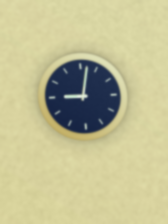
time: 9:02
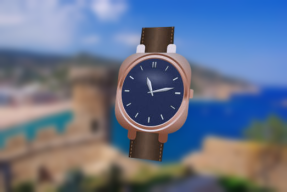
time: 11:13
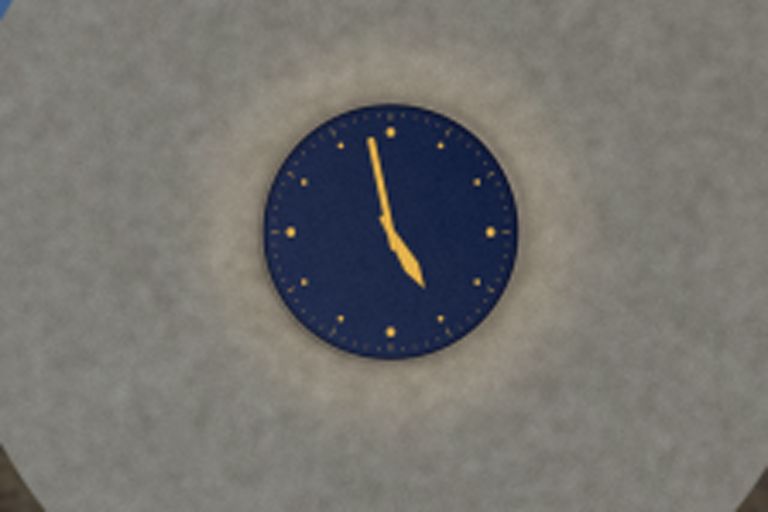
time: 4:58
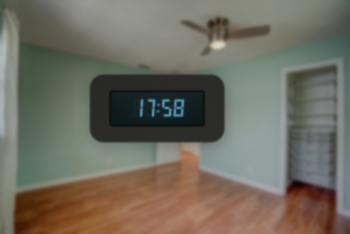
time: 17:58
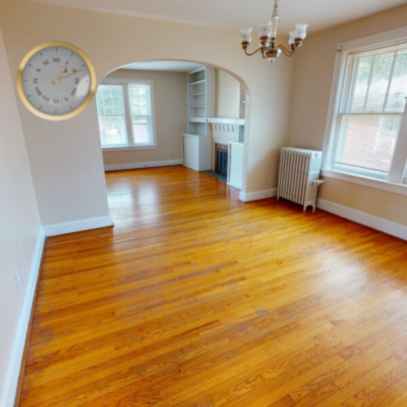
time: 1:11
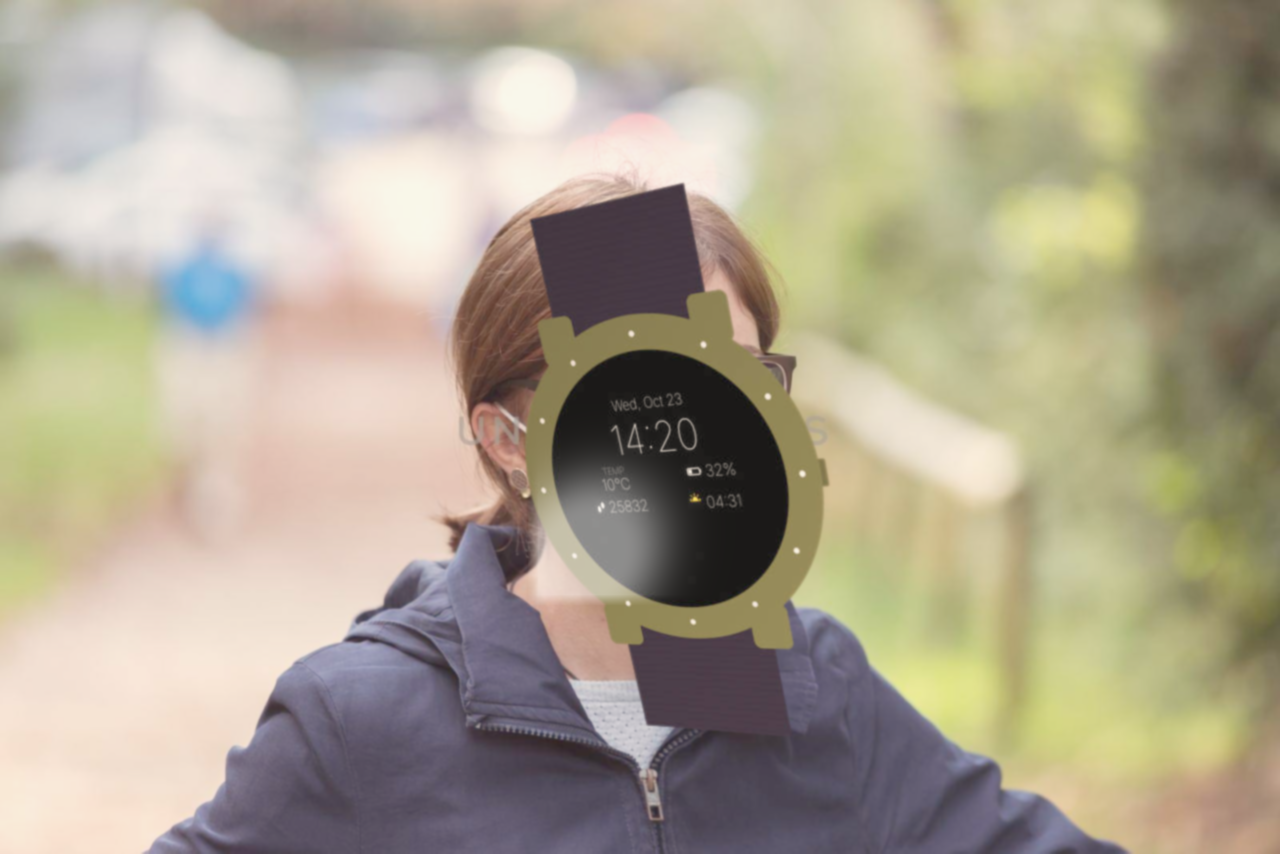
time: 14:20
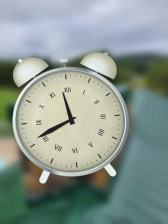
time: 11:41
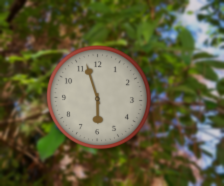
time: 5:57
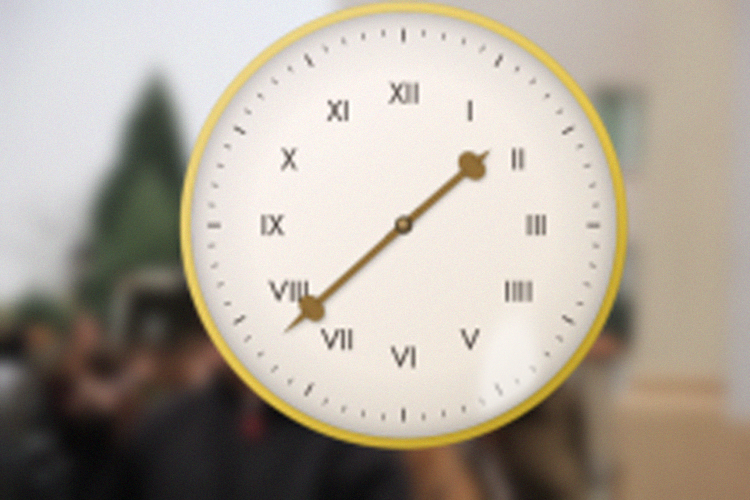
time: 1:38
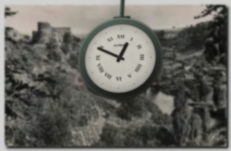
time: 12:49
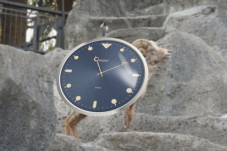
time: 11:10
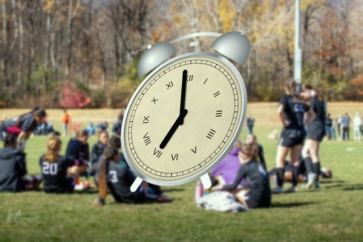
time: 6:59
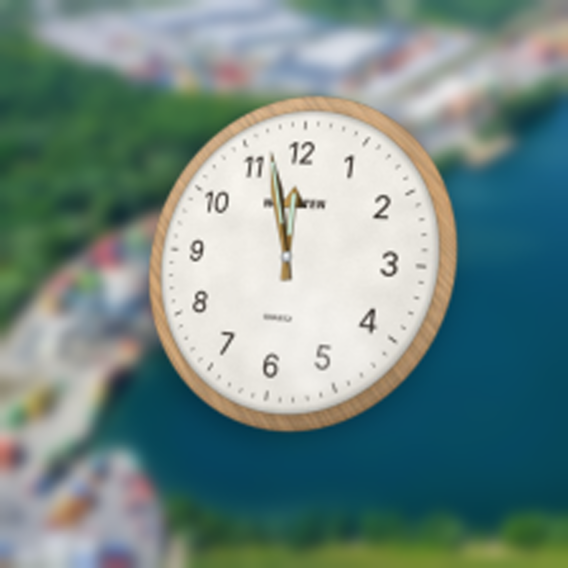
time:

..........

- **Exercise directions**
Return every line above verbatim, omitting the pictures.

- **Worked answer**
time: 9:02
time: 11:13
time: 4:58
time: 17:58
time: 1:11
time: 14:20
time: 11:41
time: 5:57
time: 1:38
time: 12:49
time: 11:10
time: 6:59
time:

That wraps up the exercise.